EXCERPT PROVIDED:
Re: [PATCH] ICAP service chains and sets

From: Amos Jeffries <squid3_at_treenet.co.nz>
Date: Sun, 28 Jun 2009 00:28:24 +1200

Alex Rousskov wrote:
> Hello,
>
> Please consider the following changes for Squid3 trunk inclusion.
> They have been been tested in the lab and will be put in production. The
> ICAP chains feature (i.e., a "pipeline" of ICAP services) has been on
> many wish lists. ICAP service sets allow for backup ICAP servers which
> are typical in busy/critical adaptation environments.
>
> I compressed the 90KB patch (am I being too paranoid?), but the attached
> text file shows squid.conf documentation describing the features listed
> below. I have also quoted relevant commit messages that may help with
> code understanding. The patch includes adaptation notes.dox file with
> developer-centric documentation.

Not too paranoid, this one got through to me :)

>
> If approved, I will try to do a "bzr merge" instead of a raw patch to
> preserve commit messages, using a Robert-provided trick (thanks, Robert!).

PROBLEMS TO WORK ON:
1. Name every person mentioned by name in the ICAP mailing list reply.
2. From the ICAP mailing list reply, write out the passage starting at "Re: [PATCH] ICAP" up to and including "busy/critical adaptation environments.".
3. According to the ICAP mailing list reply, how large was the patch that was compressed?

DATA:
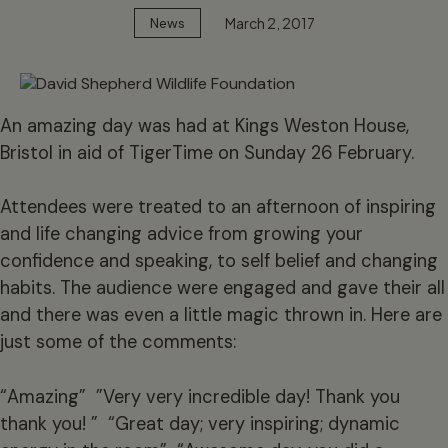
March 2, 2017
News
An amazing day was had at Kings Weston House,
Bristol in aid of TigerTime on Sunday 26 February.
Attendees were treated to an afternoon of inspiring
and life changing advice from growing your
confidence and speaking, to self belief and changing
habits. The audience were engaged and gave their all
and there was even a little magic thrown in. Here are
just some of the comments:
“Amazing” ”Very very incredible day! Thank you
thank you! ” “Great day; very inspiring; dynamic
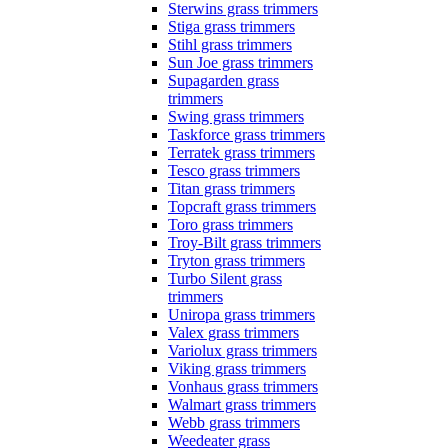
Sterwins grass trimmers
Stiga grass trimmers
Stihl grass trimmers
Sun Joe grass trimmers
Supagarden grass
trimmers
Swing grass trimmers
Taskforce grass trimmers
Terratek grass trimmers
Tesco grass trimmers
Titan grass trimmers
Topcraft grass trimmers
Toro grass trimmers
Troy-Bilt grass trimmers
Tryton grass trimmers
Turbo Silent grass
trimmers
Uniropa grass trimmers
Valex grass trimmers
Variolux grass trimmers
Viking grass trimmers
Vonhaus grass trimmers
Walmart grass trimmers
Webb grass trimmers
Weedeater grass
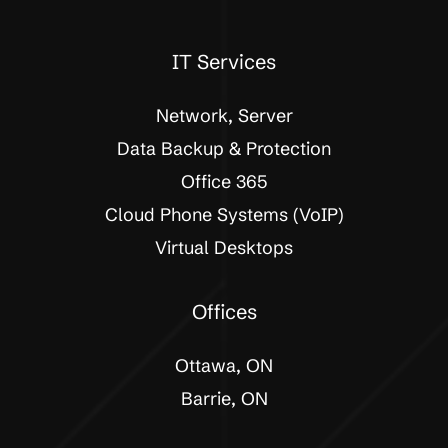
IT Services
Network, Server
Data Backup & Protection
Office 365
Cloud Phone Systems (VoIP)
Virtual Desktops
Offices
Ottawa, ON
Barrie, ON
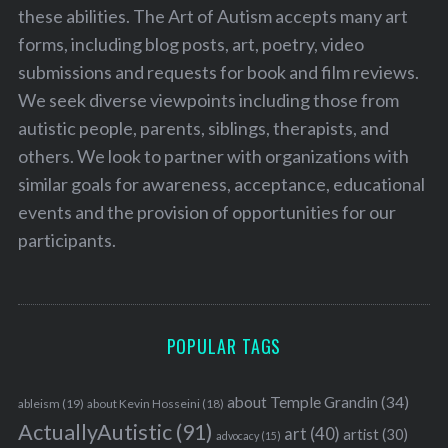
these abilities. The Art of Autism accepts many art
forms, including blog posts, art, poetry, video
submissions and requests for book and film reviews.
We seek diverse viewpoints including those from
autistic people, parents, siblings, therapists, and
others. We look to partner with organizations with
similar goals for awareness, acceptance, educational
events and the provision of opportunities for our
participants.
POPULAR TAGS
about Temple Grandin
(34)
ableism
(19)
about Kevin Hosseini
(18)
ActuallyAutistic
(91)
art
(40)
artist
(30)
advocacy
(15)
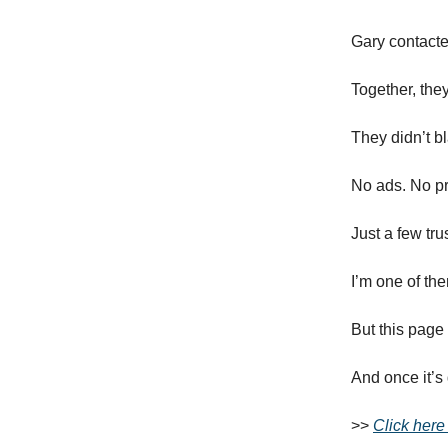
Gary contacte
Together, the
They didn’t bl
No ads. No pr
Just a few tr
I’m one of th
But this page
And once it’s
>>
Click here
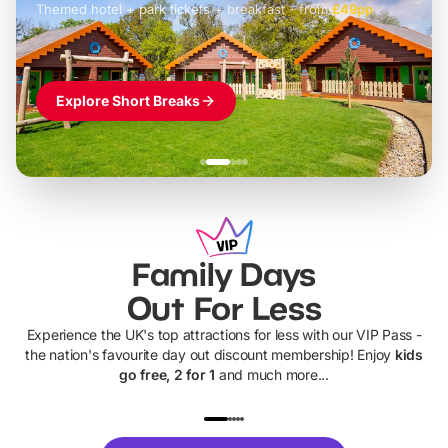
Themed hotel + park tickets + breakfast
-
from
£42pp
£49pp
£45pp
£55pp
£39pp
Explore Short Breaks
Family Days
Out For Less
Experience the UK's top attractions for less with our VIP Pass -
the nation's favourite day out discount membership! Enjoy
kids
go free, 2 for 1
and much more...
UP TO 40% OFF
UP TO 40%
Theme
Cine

ANSWER SECTION:
1. Amos Jeffries, Alex Rousskov, Robert

2.
Re: [PATCH] ICAP service chains and sets

From: Amos Jeffries <squid3_at_treenet.co.nz>
Date: Sun, 28 Jun 2009 00:28:24 +1200

Alex Rousskov wrote:
> Hello,
>
> Please consider the following changes for Squid3 trunk inclusion.
> They have been been tested in the lab and will be put in production. The
> ICAP chains feature (i.e., a "pipeline" of ICAP services) has been on
> many wish lists. ICAP service sets allow for backup ICAP servers which
> are typical in busy/critical adaptation environments.

3. 90KB